**What needs to be done:** Transcribe the lines below exactly, beginning with the line that holds "Persona 5, Vol. 14" and ending with the final line, both included. Pictures are to be left out.

**Data section:**

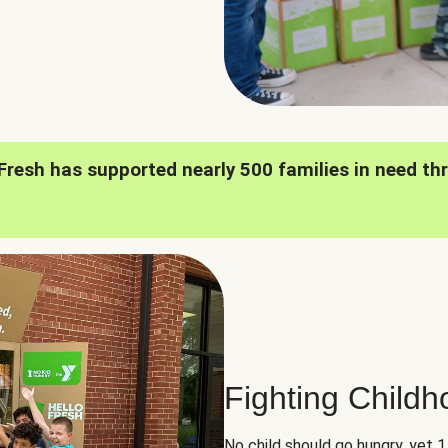
oFresh has supported nearly 500 families in need th
Fighting Child
No child should go hungry, yet 1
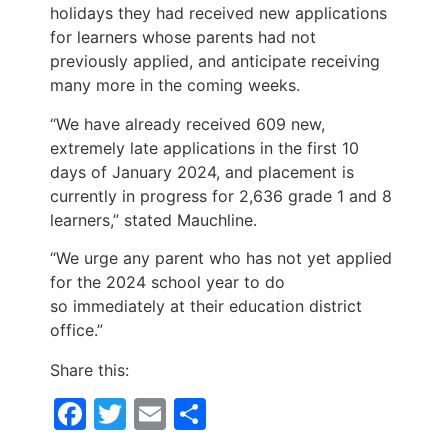
holidays they had received new applications
for learners whose parents had not
previously applied, and anticipate receiving
many more in the coming weeks.
“We have already received 609 new,
extremely late applications in the first 10
days of January 2024, and placement is
currently in progress for 2,636 grade 1 and 8
learners,” stated Mauchline.
“We urge any parent who has not yet applied
for the 2024 school year to do
so immediately at their education district
office.”
Share this:
Facebook
Twitter
Email
Share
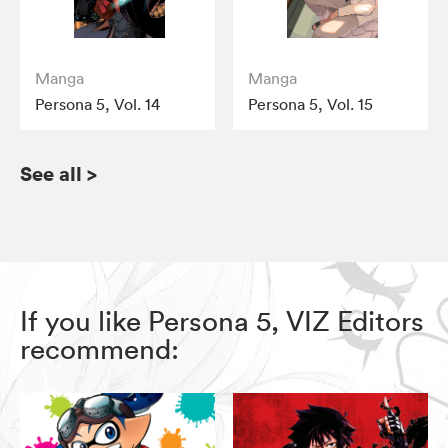
Manga
Manga
Persona 5, Vol. 14
Persona 5, Vol. 15
See all
>
If you like Persona 5, VIZ Editors
recommend:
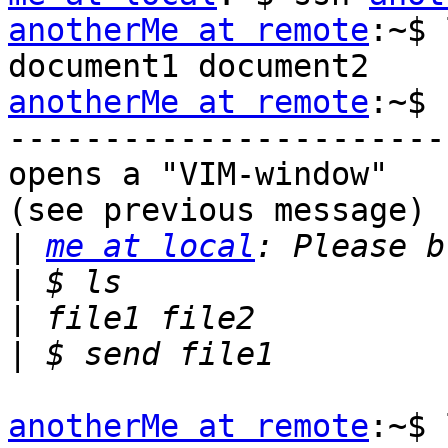
anotherMe at remote
:~$ 
anotherMe at remote
:~$ 
-----------------------
opens a "VIM-window"

(see previous message)

|
me at local
|
|
|
anotherMe at remote
:~$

**The answer:**
Persona 5, Vol. 14
Persona 5, Vol. 15
See all
>
If you like Persona 5, VIZ Editors
recommend:
anotherMe at remote
:~$ 
anotherMe at remote
:~$ 
-----------------------
opens a "VIM-window"

(see previous message)

|
me at local
|
|
|
anotherMe at remote
:~$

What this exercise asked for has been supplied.